● **Try it**
Any picture in the data below should be skipped, while every line is repeated exactly.

● **Records for this task**
⟨
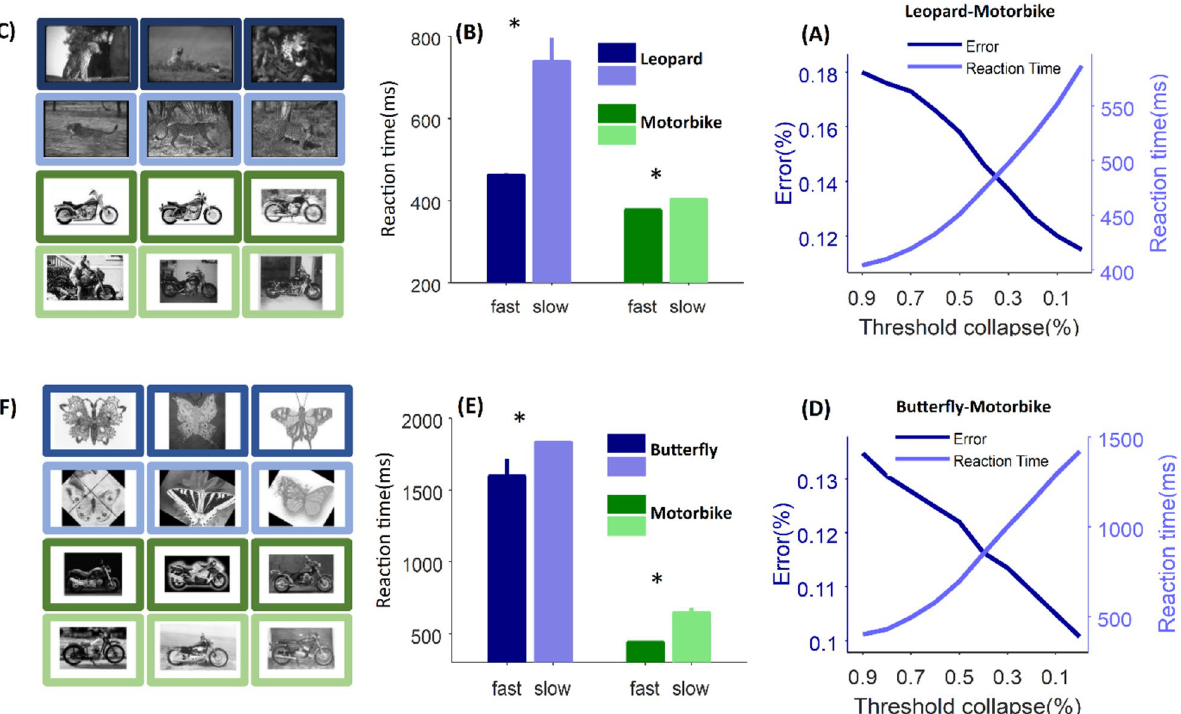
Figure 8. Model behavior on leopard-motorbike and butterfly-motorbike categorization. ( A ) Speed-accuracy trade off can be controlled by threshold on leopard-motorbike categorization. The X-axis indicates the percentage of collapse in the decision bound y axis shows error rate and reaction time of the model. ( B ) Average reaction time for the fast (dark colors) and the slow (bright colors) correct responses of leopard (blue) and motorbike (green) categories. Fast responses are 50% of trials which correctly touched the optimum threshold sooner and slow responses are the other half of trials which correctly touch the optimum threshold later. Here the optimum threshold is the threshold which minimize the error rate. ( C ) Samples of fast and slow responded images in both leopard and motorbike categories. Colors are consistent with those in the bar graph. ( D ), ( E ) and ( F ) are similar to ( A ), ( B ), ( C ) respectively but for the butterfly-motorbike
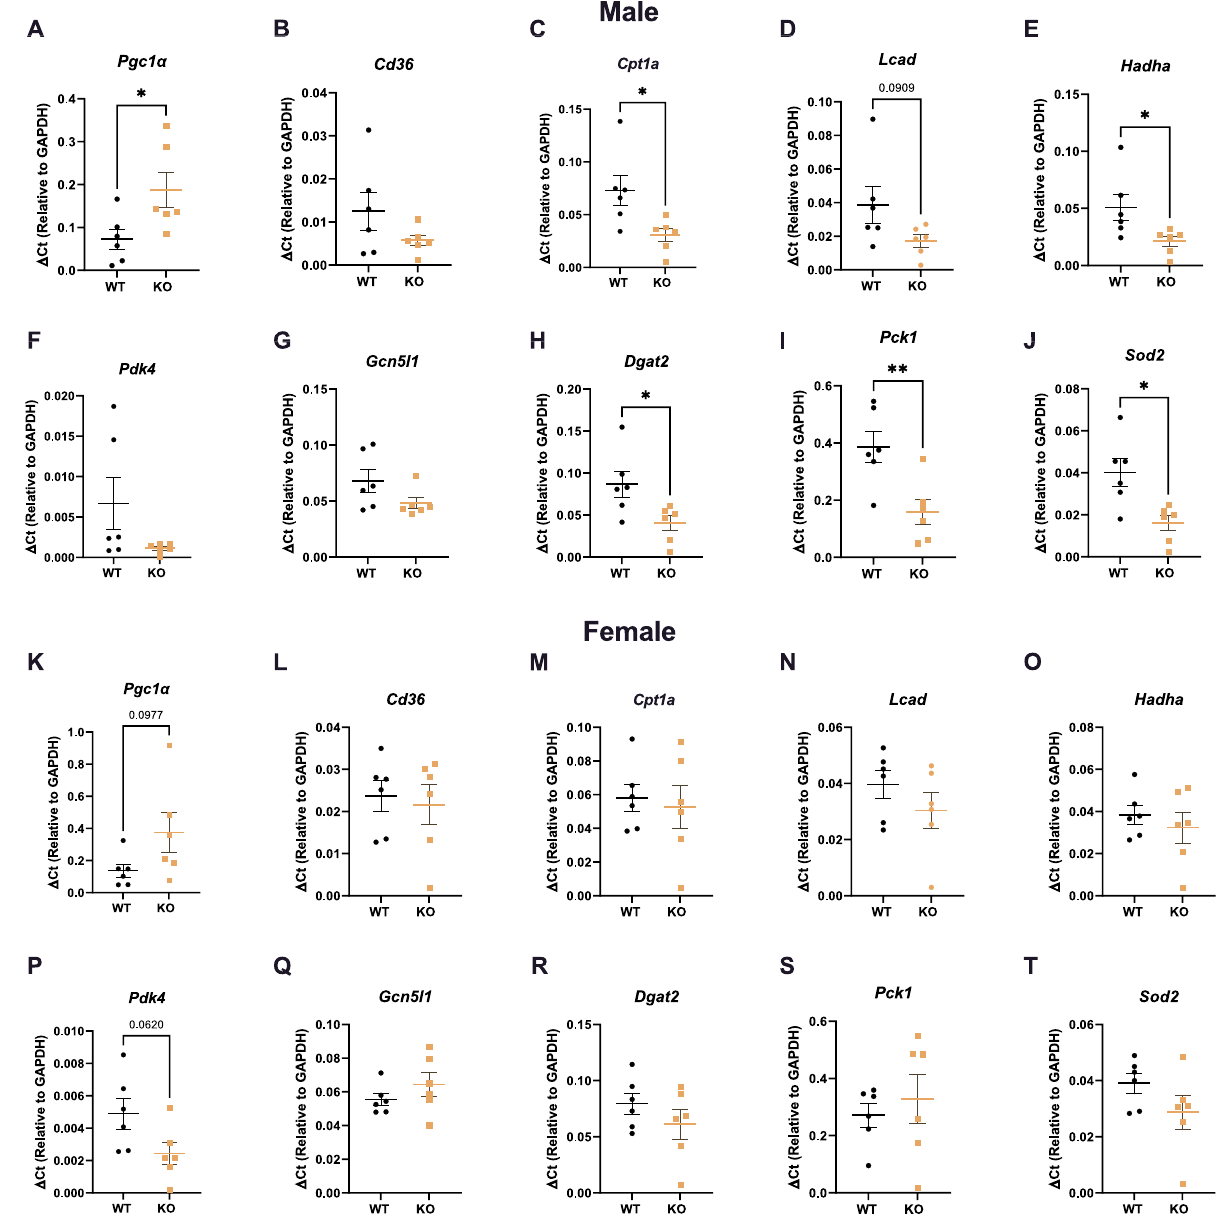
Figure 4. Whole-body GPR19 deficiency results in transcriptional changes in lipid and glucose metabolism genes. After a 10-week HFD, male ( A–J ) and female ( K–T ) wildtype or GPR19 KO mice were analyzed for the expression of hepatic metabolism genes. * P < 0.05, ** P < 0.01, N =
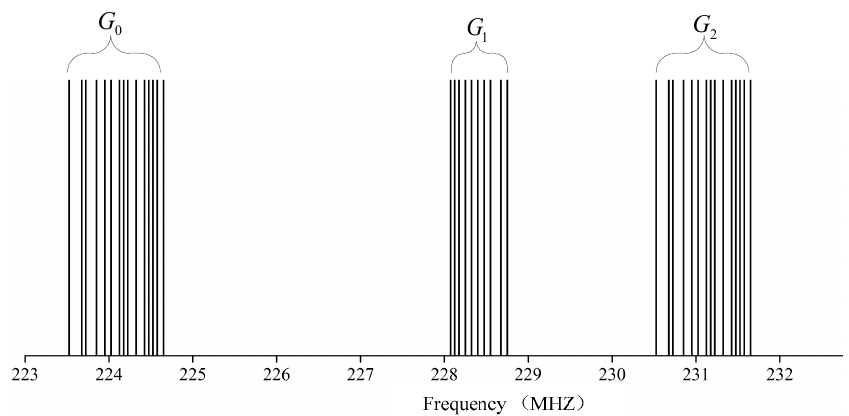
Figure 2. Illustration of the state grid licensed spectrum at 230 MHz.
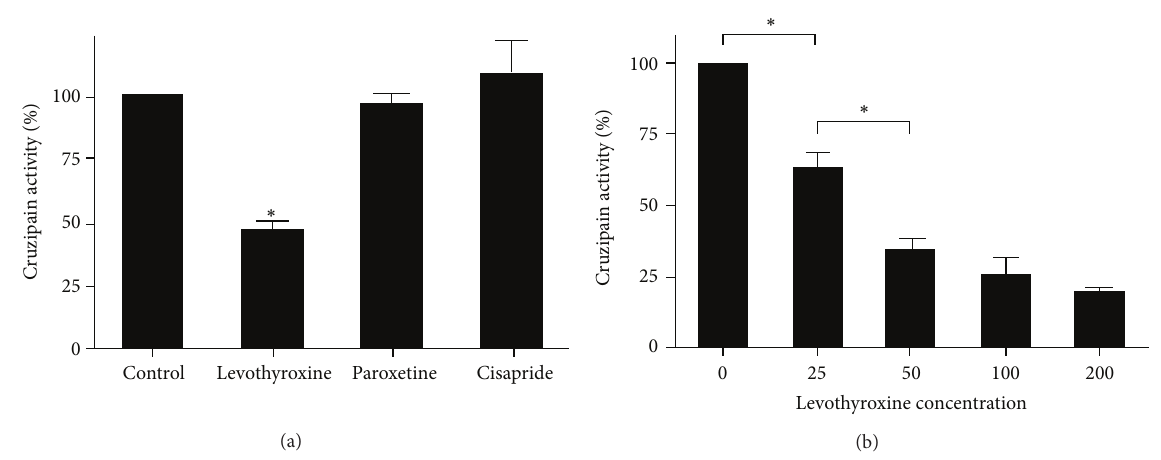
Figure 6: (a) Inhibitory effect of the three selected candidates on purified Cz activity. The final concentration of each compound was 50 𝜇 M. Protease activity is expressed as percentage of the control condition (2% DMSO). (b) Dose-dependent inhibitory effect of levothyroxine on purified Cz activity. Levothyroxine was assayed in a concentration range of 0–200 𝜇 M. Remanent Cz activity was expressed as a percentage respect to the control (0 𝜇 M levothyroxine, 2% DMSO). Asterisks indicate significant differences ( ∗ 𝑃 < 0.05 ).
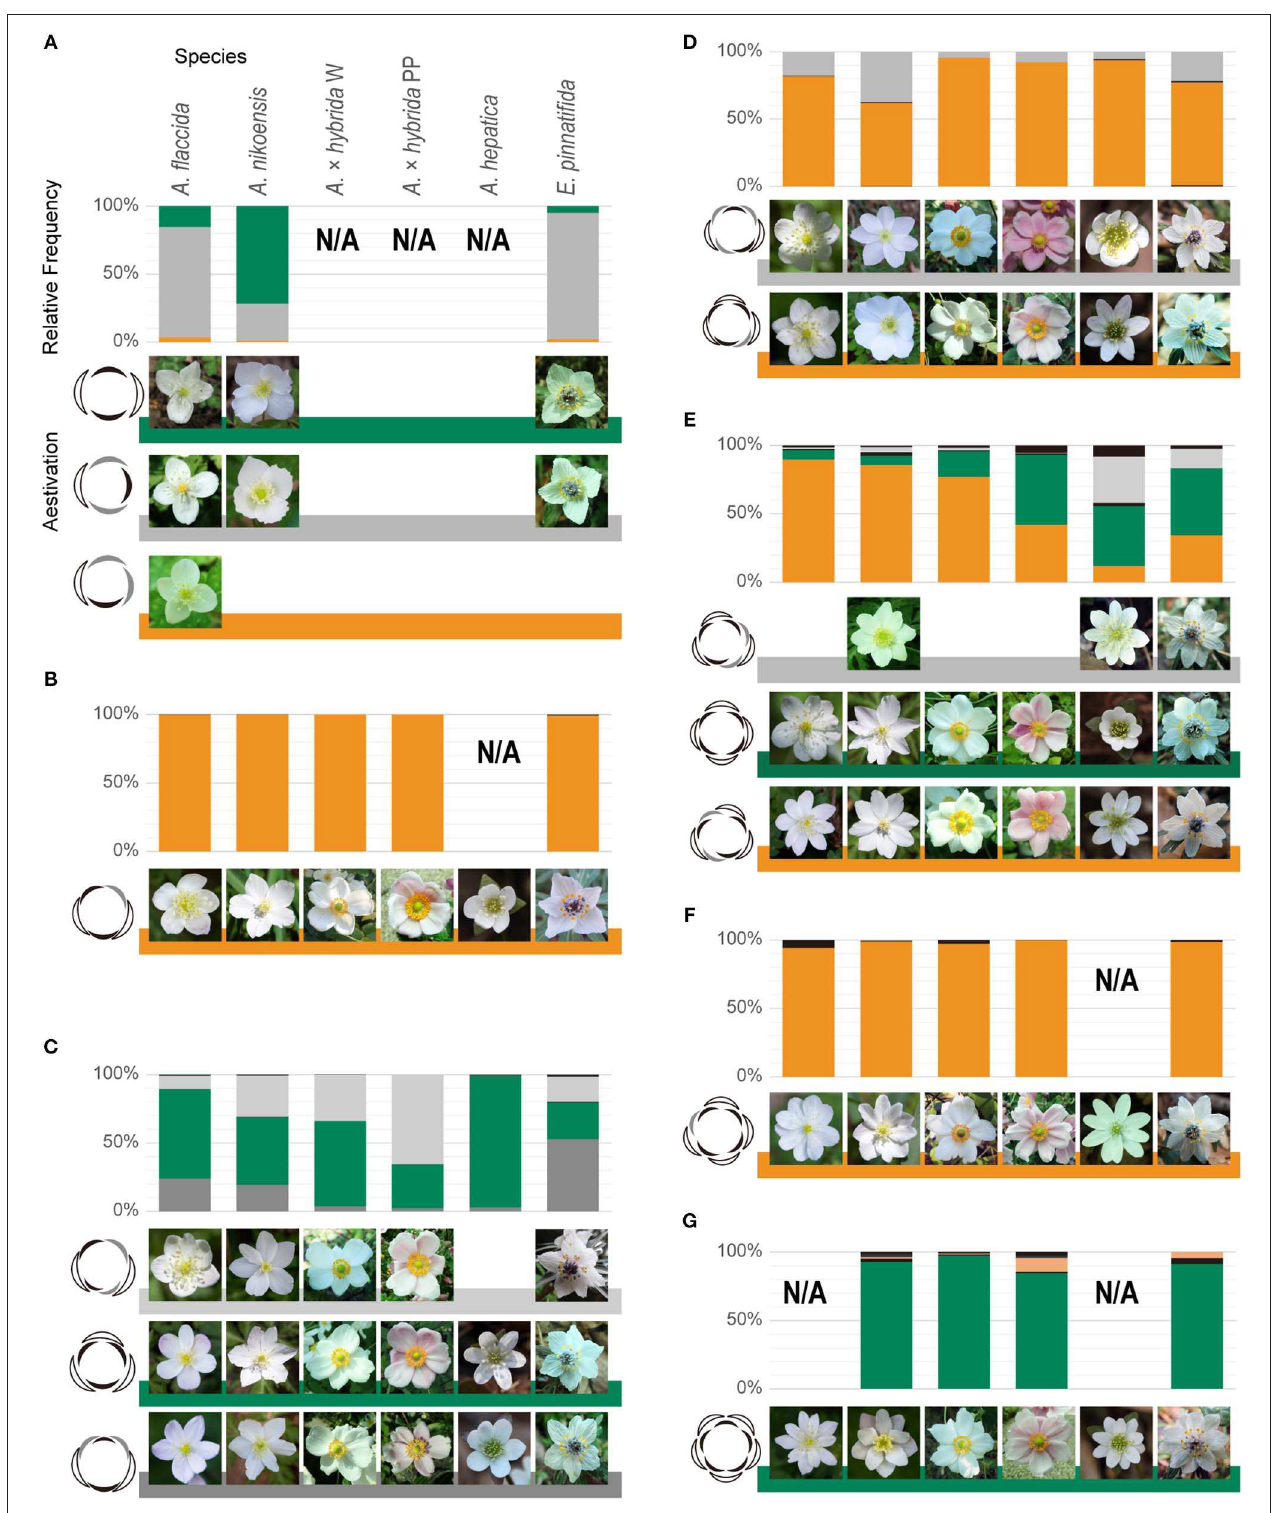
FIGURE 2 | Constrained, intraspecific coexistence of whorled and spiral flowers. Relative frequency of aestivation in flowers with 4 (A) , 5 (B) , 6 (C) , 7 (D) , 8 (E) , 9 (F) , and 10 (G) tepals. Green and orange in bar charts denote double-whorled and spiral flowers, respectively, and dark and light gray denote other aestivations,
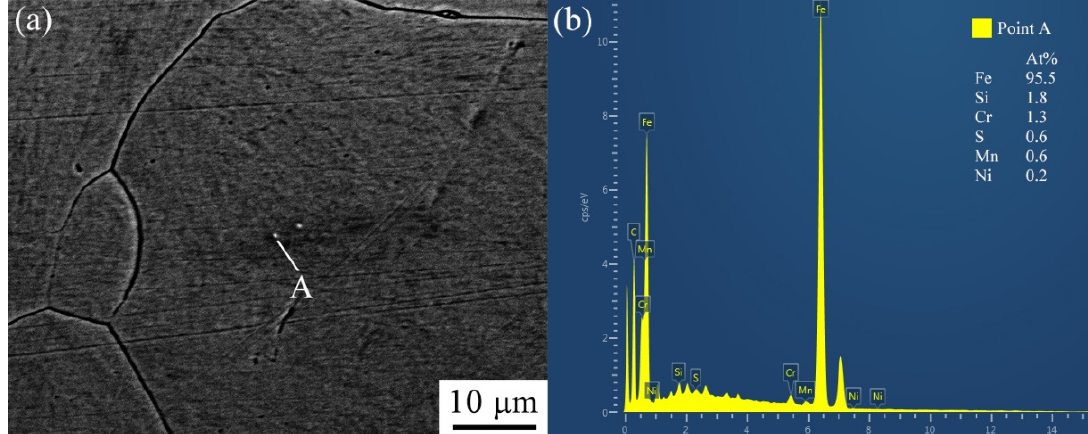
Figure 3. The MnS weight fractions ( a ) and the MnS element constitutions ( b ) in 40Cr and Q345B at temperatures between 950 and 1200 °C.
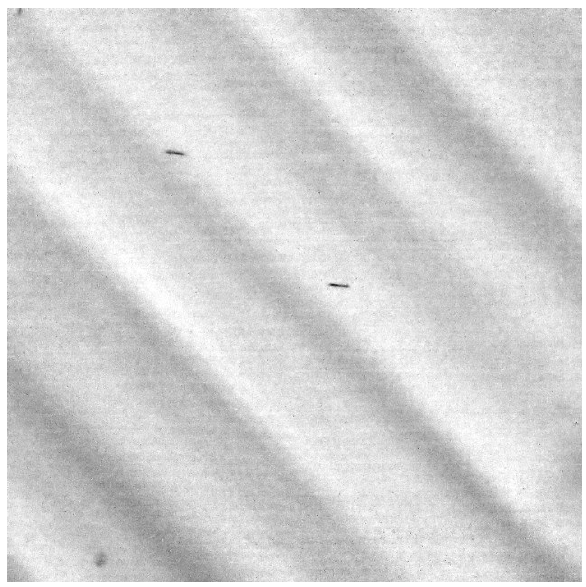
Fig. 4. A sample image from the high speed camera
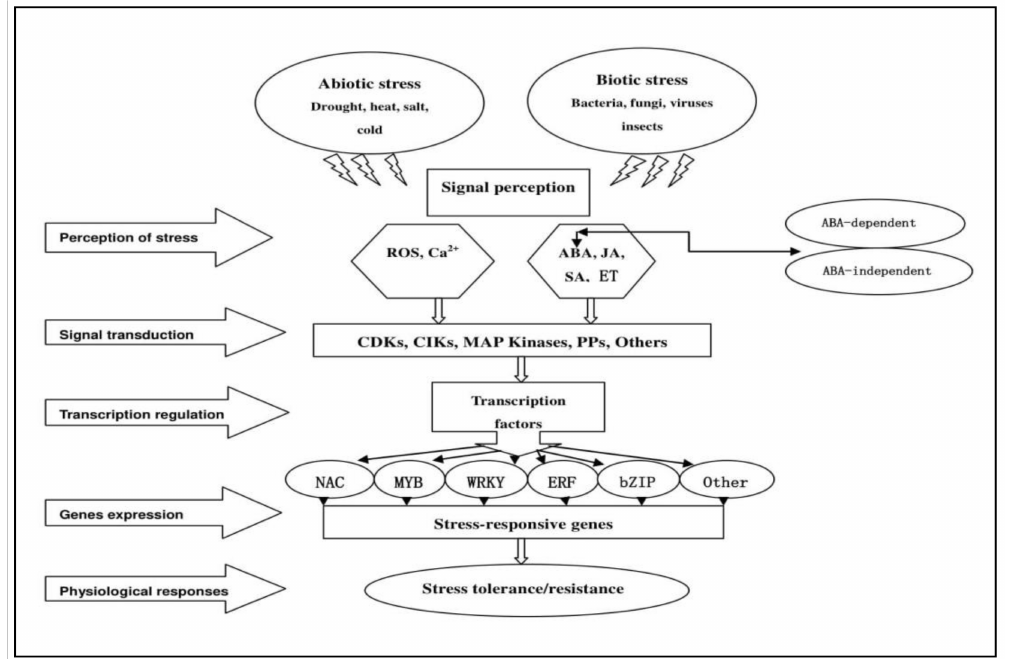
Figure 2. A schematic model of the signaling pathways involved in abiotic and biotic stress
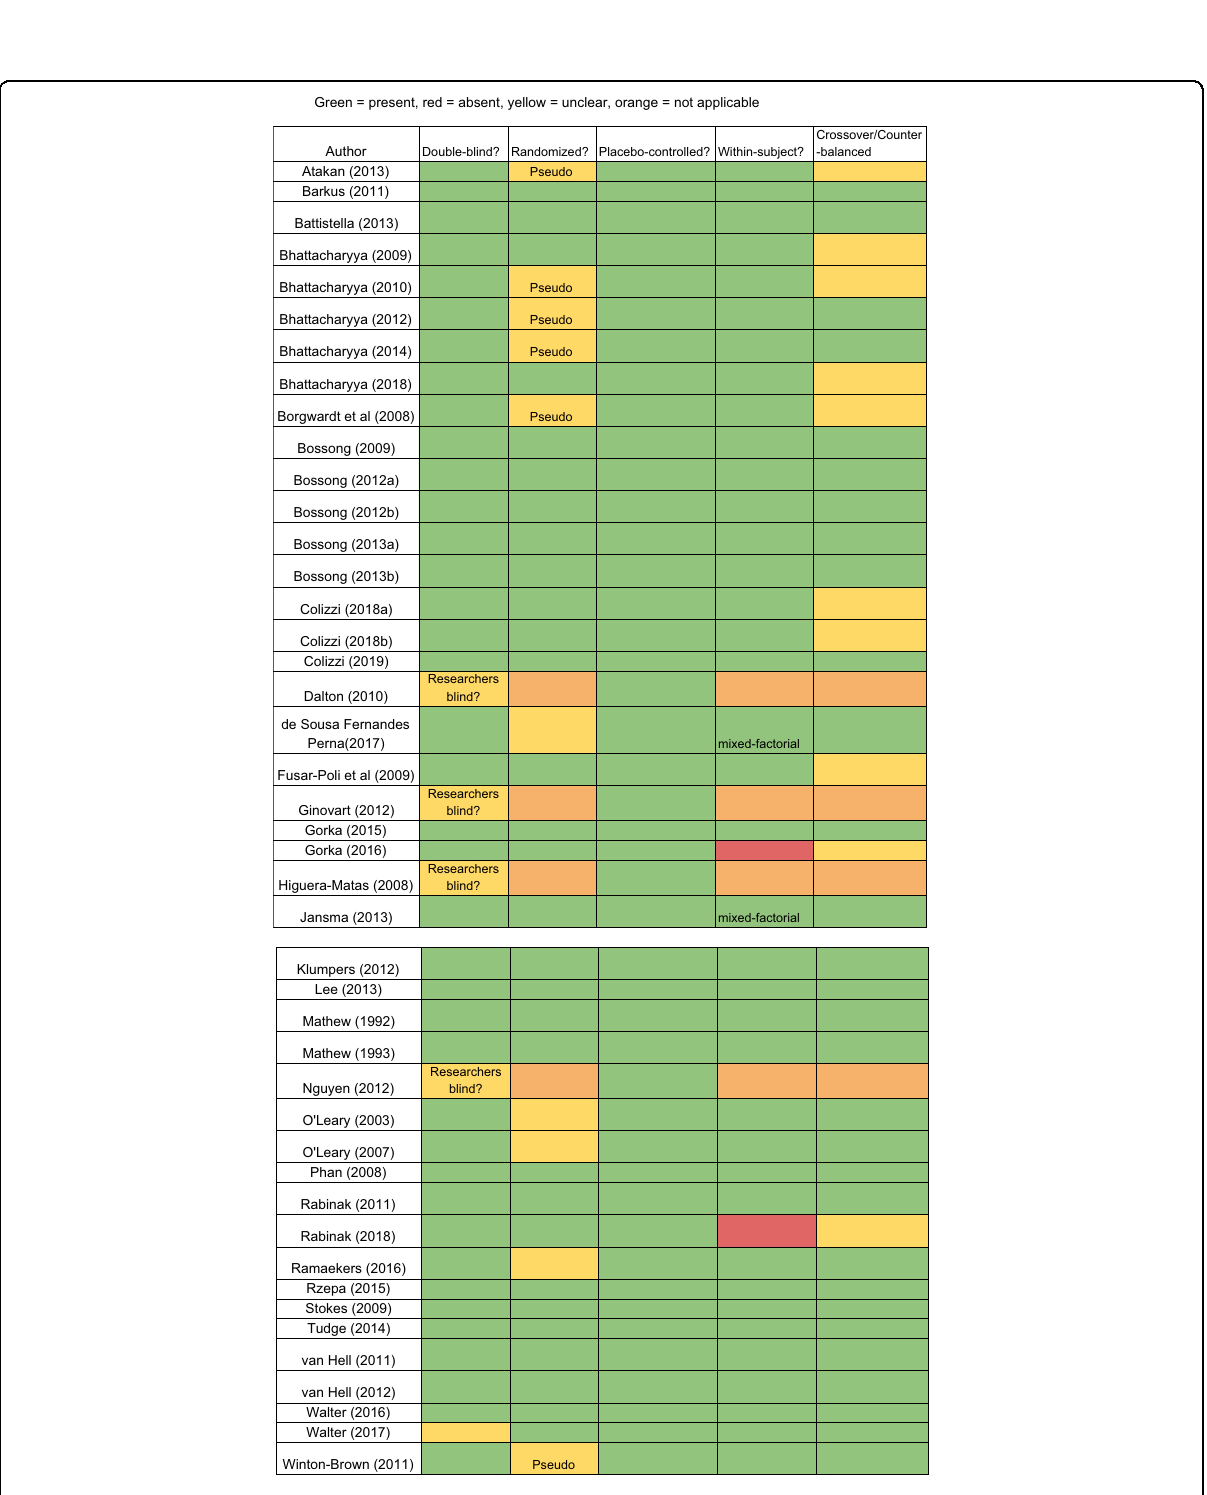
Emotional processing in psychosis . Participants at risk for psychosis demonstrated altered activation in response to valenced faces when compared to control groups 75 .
⟩
● **Result below**
Figure 8. Model behavior on leopard-motorbike and butterfly-motorbike categorization. ( A ) Speed-accuracy trade off can be controlled by threshold on leopard-motorbike categorization. The X-axis indicates the percentage of collapse in the decision bound y axis shows error rate and reaction time of the model. ( B ) Average reaction time for the fast (dark colors) and the slow (bright colors) correct responses of leopard (blue) and motorbike (green) categories. Fast responses are 50% of trials which correctly touched the optimum threshold sooner and slow responses are the other half of trials which correctly touch the optimum threshold later. Here the optimum threshold is the threshold which minimize the error rate. ( C ) Samples of fast and slow responded images in both leopard and motorbike categories. Colors are consistent with those in the bar graph. ( D ), ( E ) and ( F ) are similar to ( A ), ( B ), ( C ) respectively but for the butterfly-motorbike
Figure 4. Whole-body GPR19 deficiency results in transcriptional changes in lipid and glucose metabolism genes. After a 10-week HFD, male ( A–J ) and female ( K–T ) wildtype or GPR19 KO mice were analyzed for the expression of hepatic metabolism genes. * P < 0.05, ** P < 0.01, N =
Figure 2. Illustration of the state grid licensed spectrum at 230 MHz.
Figure 6: (a) Inhibitory effect of the three selected candidates on purified Cz activity. The final concentration of each compound was 50 𝜇 M. Protease activity is expressed as percentage of the control condition (2% DMSO). (b) Dose-dependent inhibitory effect of levothyroxine on purified Cz activity. Levothyroxine was assayed in a concentration range of 0–200 𝜇 M. Remanent Cz activity was expressed as a percentage respect to the control (0 𝜇 M levothyroxine, 2% DMSO). Asterisks indicate significant differences ( ∗ 𝑃 < 0.05 ).
FIGURE 2 | Constrained, intraspecific coexistence of whorled and spiral flowers. Relative frequency of aestivation in flowers with 4 (A) , 5 (B) , 6 (C) , 7 (D) , 8 (E) , 9 (F) , and 10 (G) tepals. Green and orange in bar charts denote double-whorled and spiral flowers, respectively, and dark and light gray denote other aestivations,
Figure 3. The MnS weight fractions ( a ) and the MnS element constitutions ( b ) in 40Cr and Q345B at temperatures between 950 and 1200 °C.
Fig. 4. A sample image from the high speed camera
Figure 2. A schematic model of the signaling pathways involved in abiotic and biotic stress
Emotional processing in psychosis . Participants at risk for psychosis demonstrated altered activation in response to valenced faces when compared to control groups 75 .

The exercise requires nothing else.